■ Page excerpt ■
'''

3. Taking support of the Companies Act , the board has not only imposed the age limit for the assignments of IRP / RP in CIRP (Corporate Insolvency Resolution Process), but  extended the age restrictions for taking up the other assignments also , be it liquidator, bankruptcy trustee, authorised representative or in any other role under the Code,  which is grossly unjustified.

 

4. There was no need to put the age limit for taking up of  assignments  in the regulations, as an Insolvency Professional (IP) can not function as IRP / RP  in CIRP beyond the age of 70 years as per the provisions of The Companies Act

  • # 196 (3) No company shall appoint or continue the employment of any person as managing director, whole-time director or manager who—

(a) is below the age of twenty-one years or has attained the age of seventy years:

Provided that appointment of a person who has attained the age of seventy years may be made by passing a special resolution in which case the explanatory statement  annexed to the notice for such motion shall indicate the justification for appointing such  person;

 

During the course of CIRP (Corporate Insolvency Resolution Process), Insolvency Professional  is appointed as IRP /RP to manage the company as a going concern & is vested with the powers of the Board of Directors, including that of Managing Director, of the concerned  company.

 

5. As per the provisions of the code [Section 17(2)(e) of Corporate Insolvency Resolution Process, under Chapter II of PART II of the code], it is the responsibility of  IRP / RP  to comply with all concerned laws . 

  • # Section 17(2)(e) be responsible for complying with the requirements under any law for  the time being in force on behalf of the corporate debtor.

'''

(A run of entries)
'''

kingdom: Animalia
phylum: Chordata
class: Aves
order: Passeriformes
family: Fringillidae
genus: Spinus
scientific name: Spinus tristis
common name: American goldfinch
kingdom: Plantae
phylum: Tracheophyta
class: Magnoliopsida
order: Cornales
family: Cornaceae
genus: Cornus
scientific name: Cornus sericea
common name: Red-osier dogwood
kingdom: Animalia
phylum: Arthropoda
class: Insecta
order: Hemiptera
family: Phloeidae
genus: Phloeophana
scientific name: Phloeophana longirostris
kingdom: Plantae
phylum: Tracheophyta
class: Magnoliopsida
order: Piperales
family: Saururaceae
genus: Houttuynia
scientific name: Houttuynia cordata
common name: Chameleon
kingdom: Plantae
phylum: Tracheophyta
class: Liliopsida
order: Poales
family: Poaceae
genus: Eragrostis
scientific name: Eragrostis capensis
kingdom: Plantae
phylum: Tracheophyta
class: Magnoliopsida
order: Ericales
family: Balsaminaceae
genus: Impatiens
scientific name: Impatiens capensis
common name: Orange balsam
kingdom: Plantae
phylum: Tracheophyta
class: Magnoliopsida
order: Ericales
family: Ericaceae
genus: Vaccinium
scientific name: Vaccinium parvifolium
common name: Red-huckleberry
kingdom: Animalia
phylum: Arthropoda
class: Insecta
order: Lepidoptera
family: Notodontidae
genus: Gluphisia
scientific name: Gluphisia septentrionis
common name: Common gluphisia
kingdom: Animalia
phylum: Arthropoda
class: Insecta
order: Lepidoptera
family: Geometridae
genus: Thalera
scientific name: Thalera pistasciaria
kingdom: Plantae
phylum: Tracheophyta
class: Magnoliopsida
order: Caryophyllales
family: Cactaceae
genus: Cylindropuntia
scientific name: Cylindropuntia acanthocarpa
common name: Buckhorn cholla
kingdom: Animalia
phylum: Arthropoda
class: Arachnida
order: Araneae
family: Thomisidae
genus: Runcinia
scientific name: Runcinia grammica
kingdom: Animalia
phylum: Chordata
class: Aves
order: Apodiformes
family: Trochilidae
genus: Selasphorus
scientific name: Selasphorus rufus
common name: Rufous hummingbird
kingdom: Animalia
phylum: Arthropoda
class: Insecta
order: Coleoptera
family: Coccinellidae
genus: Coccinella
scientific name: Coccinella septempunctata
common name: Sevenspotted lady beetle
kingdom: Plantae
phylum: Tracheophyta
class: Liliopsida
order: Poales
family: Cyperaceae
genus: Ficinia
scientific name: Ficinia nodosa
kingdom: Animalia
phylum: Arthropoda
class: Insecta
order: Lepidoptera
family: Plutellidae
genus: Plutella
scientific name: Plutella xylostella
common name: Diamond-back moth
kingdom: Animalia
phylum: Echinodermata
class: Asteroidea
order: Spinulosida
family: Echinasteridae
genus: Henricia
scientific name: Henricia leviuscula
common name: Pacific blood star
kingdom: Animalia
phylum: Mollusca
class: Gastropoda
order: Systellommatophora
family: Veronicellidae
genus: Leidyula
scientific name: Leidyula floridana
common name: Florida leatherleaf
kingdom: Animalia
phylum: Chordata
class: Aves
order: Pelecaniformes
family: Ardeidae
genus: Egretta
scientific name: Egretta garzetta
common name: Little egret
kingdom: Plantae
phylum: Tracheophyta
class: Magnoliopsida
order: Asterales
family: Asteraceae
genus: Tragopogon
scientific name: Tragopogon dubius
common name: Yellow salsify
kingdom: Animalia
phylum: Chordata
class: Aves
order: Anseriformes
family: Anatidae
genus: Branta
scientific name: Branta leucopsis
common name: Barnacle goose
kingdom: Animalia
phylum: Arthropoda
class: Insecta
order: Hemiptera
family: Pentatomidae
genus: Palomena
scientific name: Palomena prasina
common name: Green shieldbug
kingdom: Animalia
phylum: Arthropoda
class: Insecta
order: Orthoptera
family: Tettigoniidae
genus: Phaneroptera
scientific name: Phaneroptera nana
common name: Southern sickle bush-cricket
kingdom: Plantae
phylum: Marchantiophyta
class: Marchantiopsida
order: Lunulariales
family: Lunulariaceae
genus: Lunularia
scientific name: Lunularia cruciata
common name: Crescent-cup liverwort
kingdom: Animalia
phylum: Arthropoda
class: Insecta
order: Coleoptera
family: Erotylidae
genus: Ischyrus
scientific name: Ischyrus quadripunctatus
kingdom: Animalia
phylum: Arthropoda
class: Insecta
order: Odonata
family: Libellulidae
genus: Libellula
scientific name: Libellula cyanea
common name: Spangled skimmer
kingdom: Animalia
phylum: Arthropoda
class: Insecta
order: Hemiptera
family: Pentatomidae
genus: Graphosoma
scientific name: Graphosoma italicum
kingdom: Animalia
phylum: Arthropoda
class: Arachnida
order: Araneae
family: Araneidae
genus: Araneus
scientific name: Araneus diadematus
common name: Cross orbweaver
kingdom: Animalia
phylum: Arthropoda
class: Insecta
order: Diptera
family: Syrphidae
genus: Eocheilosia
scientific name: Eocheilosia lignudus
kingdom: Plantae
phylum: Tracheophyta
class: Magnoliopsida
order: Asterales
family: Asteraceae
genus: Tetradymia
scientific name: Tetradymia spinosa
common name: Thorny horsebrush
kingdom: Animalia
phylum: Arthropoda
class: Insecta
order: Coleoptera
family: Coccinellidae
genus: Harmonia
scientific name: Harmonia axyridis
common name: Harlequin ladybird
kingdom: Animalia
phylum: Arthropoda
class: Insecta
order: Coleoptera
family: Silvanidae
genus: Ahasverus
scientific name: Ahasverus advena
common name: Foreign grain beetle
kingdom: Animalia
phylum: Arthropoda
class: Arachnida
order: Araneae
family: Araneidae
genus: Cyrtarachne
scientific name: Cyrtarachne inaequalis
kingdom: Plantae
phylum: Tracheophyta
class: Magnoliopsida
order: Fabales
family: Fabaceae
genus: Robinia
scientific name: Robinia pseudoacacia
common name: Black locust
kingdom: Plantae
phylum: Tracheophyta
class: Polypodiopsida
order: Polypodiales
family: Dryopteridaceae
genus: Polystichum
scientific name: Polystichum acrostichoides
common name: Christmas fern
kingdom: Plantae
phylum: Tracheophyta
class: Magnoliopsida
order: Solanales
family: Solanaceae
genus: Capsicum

'''

■ Direction ■
For each statement, answer yes or no on whether the text on age limits for insolvency professionals agrees with it, and quote the deciding words. (a) The board applied the age restrictions to roles beyond IRP / RP, such as liquidator. (b) Under section 196 (3), a person who has attained seventy years can never be appointed managing director. (c) An Insolvency Professional appointed as IRP / RP during CIRP is vested with the powers of the Board of Directors. The entries stand apart from the text on age limits for insolvency professionals.

■ Answer for the task ■
(a) Yes: "extended the age restrictions for taking up the other assignments also"
(b) No: "Provided that appointment of a person who has attained the age of seventy years may be made by passing a special resolution"
(c) Yes: "is vested with the powers of the Board of Directors, including that of Managing Director"